Il sistema del Cyber Defence Centre conferisce il controllo assoluto all'ISS sulle reti di comunicazione e sui sistemi di informazione del Paese. Di fatti, il decreto rende l'ISS il capo del Cyber Defence Centre.
Inoltre, il decreto conferisce al Cyber Defence Centre l'autorità di importare hardware e software avanzati che bloccano i siti web o monitorano attentamente internet. Il centro non ha solo l'autorità di monitorare qualsiasi rete telematica del paese, ma può addirittura isolarla “allo scopo di fronteggiare qualunque rischio o minaccia che possano mettere in pericolo il sistema di sicurezza nazionale o l'economia del Sultanato, o ancora i rapporti regionali e internazionali.”
A livello pratico, questo nuovo decreto ha il pieno controllo dei dispositivi e dati di tutte le istituzioni e gruppi di società, e potrebbe usare questo suo potere per fornire prove e informazioni sugli attivisti di internet che esprimono le loro opinioni contro il governo su questioni di interesse pubblico. Ciò può portare a minacciare e imprigionare gli attivisti di internet e, se necessario, a usare la magistratura contro di loro.
In Oman, vi sono diverse leggi vaghe e ampie, ai sensi delle quali, esprimere dissenso e criticare le autorità o i governanti del paese è un crimine.
Ad esempio, l'articolo 17 della legge sulla criminalità informatica impone una pena detentiva compresa tra un mese e tre anni contro i responsabili dell'utilizzo delle tecnologie dell'informazione e della comunicazione per la distribuzione di materiali che “potrebbero compromettere o violare l'etica pubblica”. Invece, l'articolo 19 punisce con la stessa pena detentiva i responsabili della distribuzione e del possesso di contenuti che “potrebbero compromettere l'ordine pubblico o i valori religiosi”.
Il 19 luglio, la Divisione Speciale dell'ISS ha convocato l'attivista di internet Ghazi Al-Awlaki in una stazione di polizia del governo di Dhofar, in seguito alle sue attività pacifiche sui social media. È stato trattenuto fino al 7 settembre, senza poter consultare un avvocato o la sua famiglia.
Il sistema del Cyber Defence Centre rappresenta un chiaro tentativo di legalizzazione dei modelli repressivi dell'Oman. Questo pericoloso sviluppo, che viola i diritti digitali di tutti i cittadini, compresi gli attivisti di internet dell'Oman, è passato inosservato e non ha ricevuto alcuna attenzione da parte dei vari organi di stampa.

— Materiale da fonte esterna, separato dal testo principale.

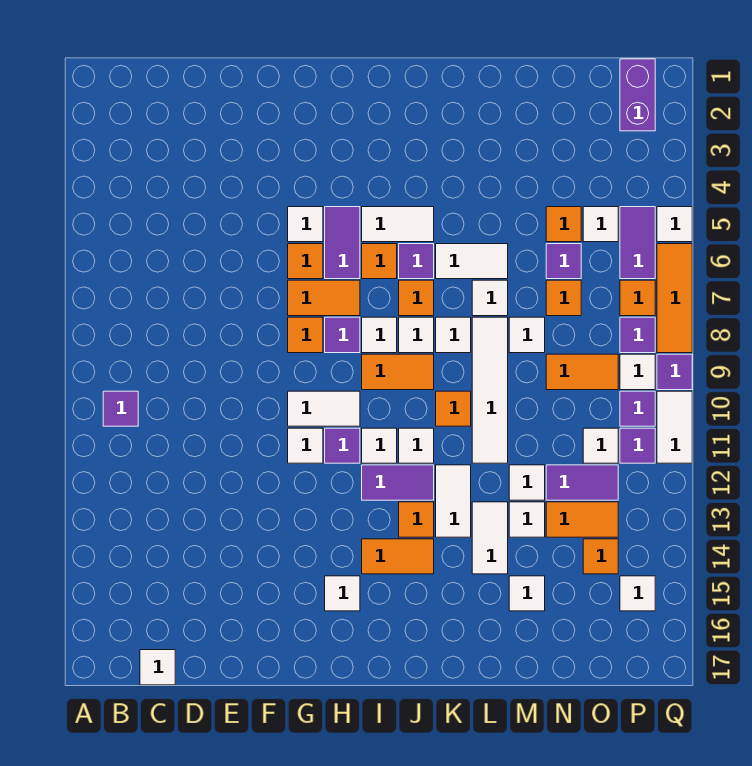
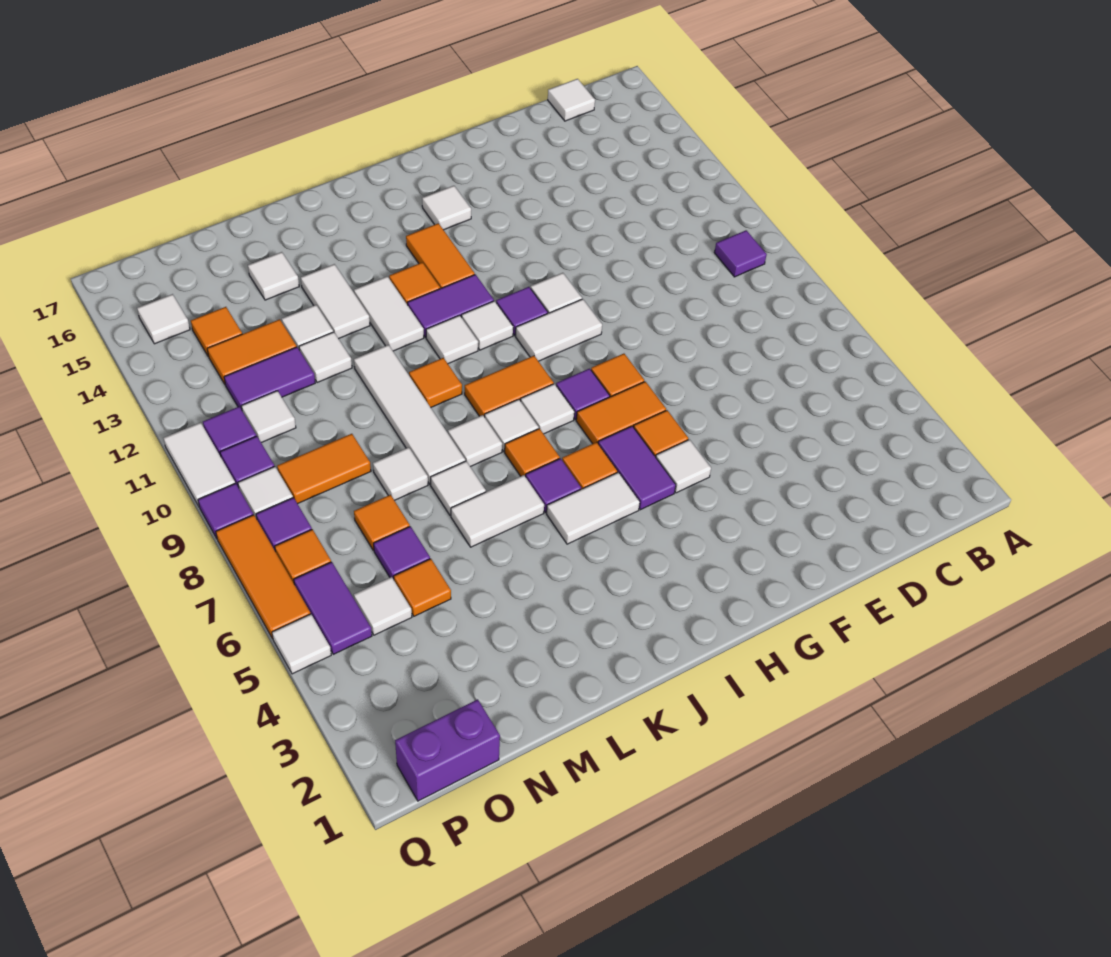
orange tile I14:J14 level 1 -> orange tile I13:I14 level 1
purple brick P1:P2 level 1 -> purple brick O1:P1 level 1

Il governo dell'Oman dovrebbe revocare immediatamente il decreto che istituisce il sistema del Cyber Defence Centre, al fine di preservare lo spazio aperto che consente ai cittadini di esercitare il loro legittimo diritto alla libertà di espressione su internet. Le autorità devono porre fine a tutte le forme di repressione contro le altre opinioni su Internet e offline.
Il compito di preservare Internet e di renderlo uno strumento che contribuisca a costruire un futuro prospero per tutti i cittadini deve essere affidato a un gruppo di accademici ed esperti tecnologi indipendenti in collaborazione con il Ministero della Tecnologia e delle Comunicazioni e altri organi civili specializzati nella governance di internet, in modo che la missione dei servizi di sicurezza si limiti ad affrontare solo questioni di natura criminale.